* CONSEGNA
Cita alla lettera, dall'articolo sul consumo consapevole del vino al ristorante, il tratto che va da "Bevi giusto, bevi" fino a "Codice della strada.".

++++ TESTO IN ESAME ++++

Bevi giusto, bevi ligure. Con questo slogan che appare più come un pressante invito la partnership tra Fipe Confcommercio di Imperia e la Rete di Imprese Vite in Riviera si presenta sul campo per il consumo consapevole del vino al ristorante. Un’iniziativa divenuta importante e essenziale per l’inasprimento delle sanzioni legate al Codice della strada.
“Sulle nostre tavole non può mancare un bicchiere di vino di qualità – esordisce Enrico Calvi, presidente provinciale di Fipe Confcommercio – Per questo abbiamo dato vita ad un’iniziativa che, nel contesto delle norme più stringenti, invita a bere il vino responsabilmente dando anche la possibilità ai clienti di portarsi a casa la bottiglia non completamente consumata”.
È la strategia per riportare la situazione relativa al consumo del vino alle sue reali dimensioni che sono state travisate, la normativa non è cambiata rispetto alla precedente ma sono state aumentate le sanzioni. “L’iniziativa in sinergia con la Fipe – spiega Massimo Franco, presidente di Vite in Riviera – si riferisce in un momento segnato dalla confusione sulla normativa: per questo vogliamo riportare la situazione reale ribadendo l’opportunità di portarsi la bottiglia non finita a casa e fornendo ai clienti dei ristoranti proprio il sacchetto per il suo trasporto”.
Infatti l’azienda MGS Carta di Chiusanico è partner importante per l’involucro cartaceo che permette un prelievo elegante della bottiglia dal tavolo del ristorante. Anche la Confcommercio farà la sua parte. “Sono in prospettiva e a breve termine alcuni corsi di formazione gratuiti – prevede il direttore Luca Erba – saranno gli strumenti per contribuire alla conoscenza del prodotto locale e accrescere la professionalità del settore”. In questo modo tutta la filiera del vino viene coinvolta, dal territorio al ristoratore che, in quest’ultimo periodo, ha dovuto fare i conti con una contrazione dei consumi attorno al 20/25 per cento dovuti anche ad un’informazione forse incompleta legata ad una normativa che vuole limitare gli abusi nel consumo".
“In effetti – sottolinea ancora Enrico Calvi – c’è stata una comunicazione opaca con un effetto psicosi che ha spaventato il consumatore: adesso si tratta di riportare la situazione nei termini giusti”.

++++ DATI FORNITI ++++

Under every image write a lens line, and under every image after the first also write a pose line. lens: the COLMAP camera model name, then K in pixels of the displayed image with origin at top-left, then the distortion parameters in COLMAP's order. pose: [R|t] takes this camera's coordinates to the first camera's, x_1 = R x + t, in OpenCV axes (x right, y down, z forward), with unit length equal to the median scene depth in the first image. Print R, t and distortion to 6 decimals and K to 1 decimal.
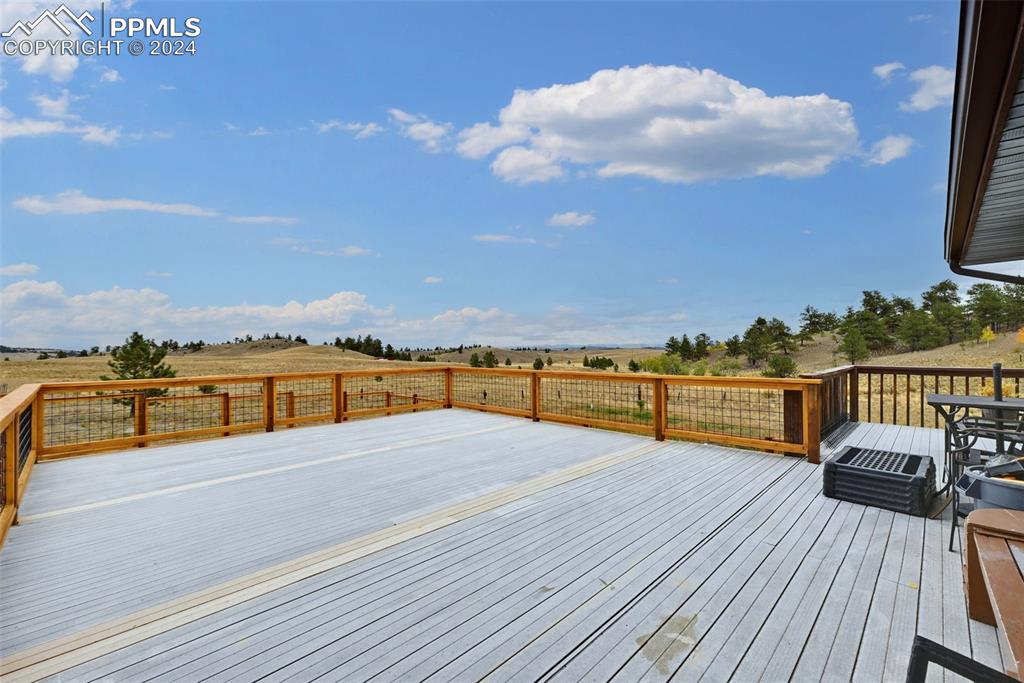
lens RADIAL K [[420.3, 0, 501.7], [0, 420.3, 350.0], [0, 0, 1]] dist [0.023265, 0.001051]
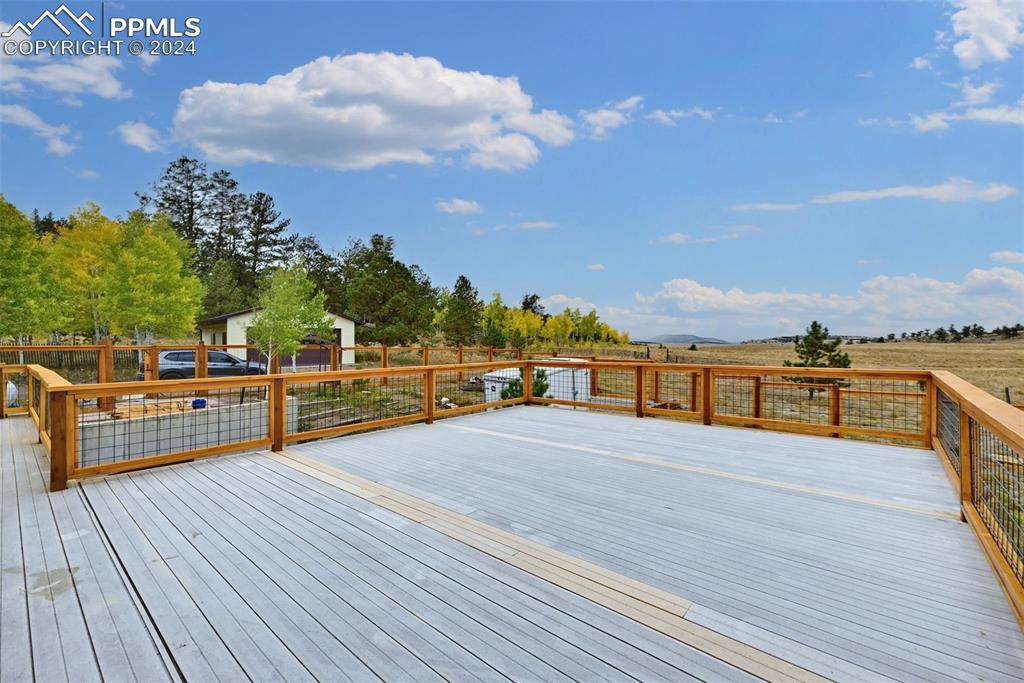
lens RADIAL K [[420.3, 0, 527.1], [0, 420.3, 340.4], [0, 0, 1]] dist [0.023265, 0.001051]
pose [[0.103278, -0.000878, -0.994652, 0.785095], [0.008946, 0.999960, 0.000046, -0.007912], [0.994612, -0.008903, 0.103281, 0.977356]]
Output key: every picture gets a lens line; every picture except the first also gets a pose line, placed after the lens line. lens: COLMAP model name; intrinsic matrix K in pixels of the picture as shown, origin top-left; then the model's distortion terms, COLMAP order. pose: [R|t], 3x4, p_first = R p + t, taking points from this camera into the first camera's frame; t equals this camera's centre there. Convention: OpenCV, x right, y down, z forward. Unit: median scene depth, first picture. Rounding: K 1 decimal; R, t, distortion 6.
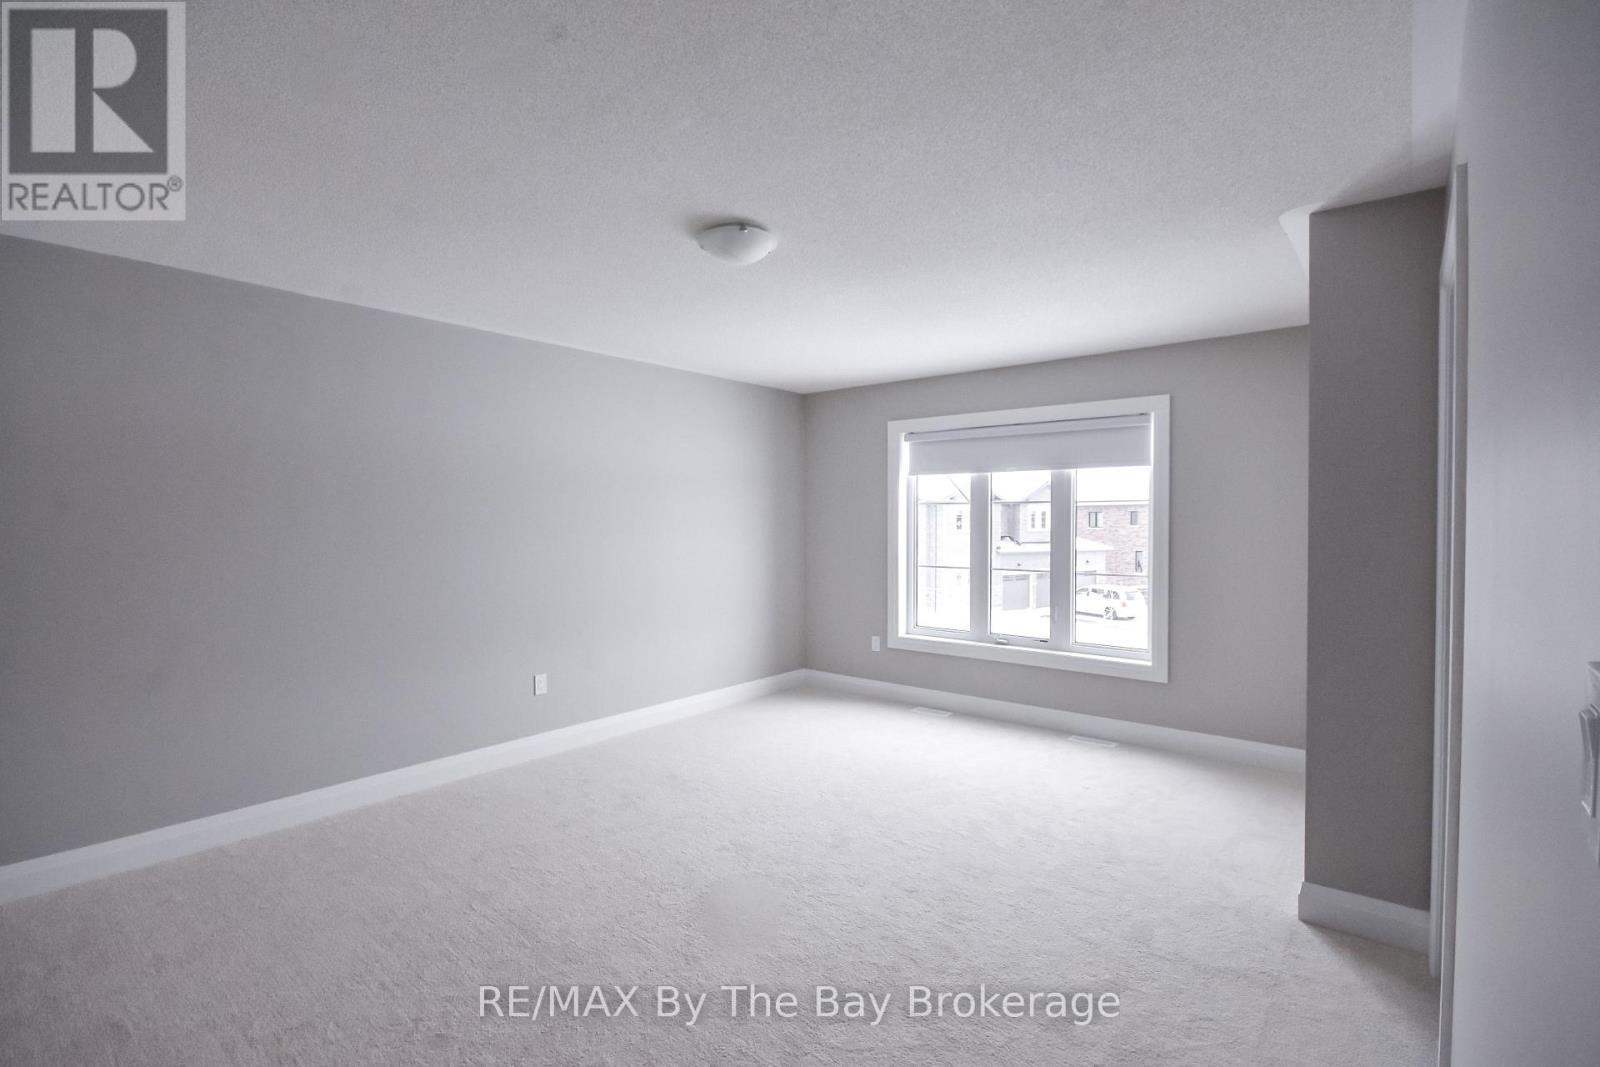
lens RADIAL K [[767.6, 0, 801.5], [0, 767.6, 528.7], [0, 0, 1]] dist [0.004662, -0.000487]
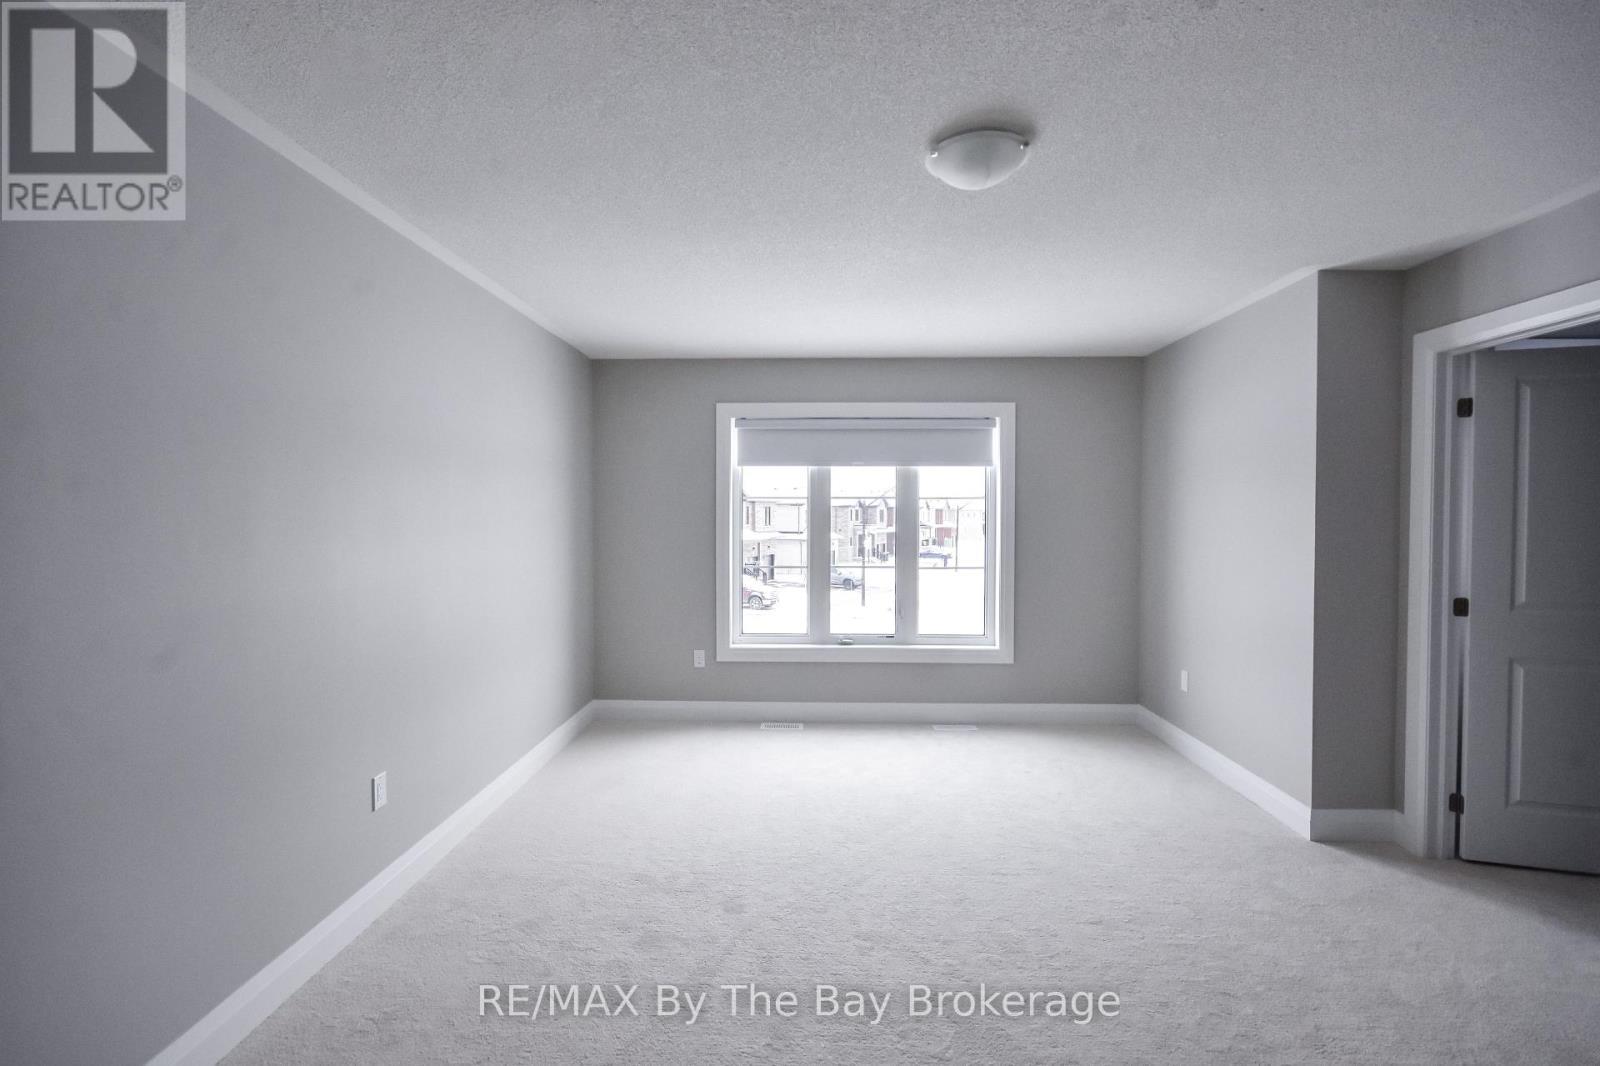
lens RADIAL K [[767.6, 0, 801.5], [0, 767.6, 528.2], [0, 0, 1]] dist [0.004662, -0.000487]
pose [[0.784033, -0.010431, 0.620632, -0.398124], [0.006212, 0.999941, 0.008957, -0.005226], [-0.620689, -0.003167, 0.784051, 0.285510]]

++++

* SOLUZIONE
Bevi giusto, bevi ligure. Con questo slogan che appare più come un pressante invito la partnership tra Fipe Confcommercio di Imperia e la Rete di Imprese Vite in Riviera si presenta sul campo per il consumo consapevole del vino al ristorante. Un’iniziativa divenuta importante e essenziale per l’inasprimento delle sanzioni legate al Codice della strada.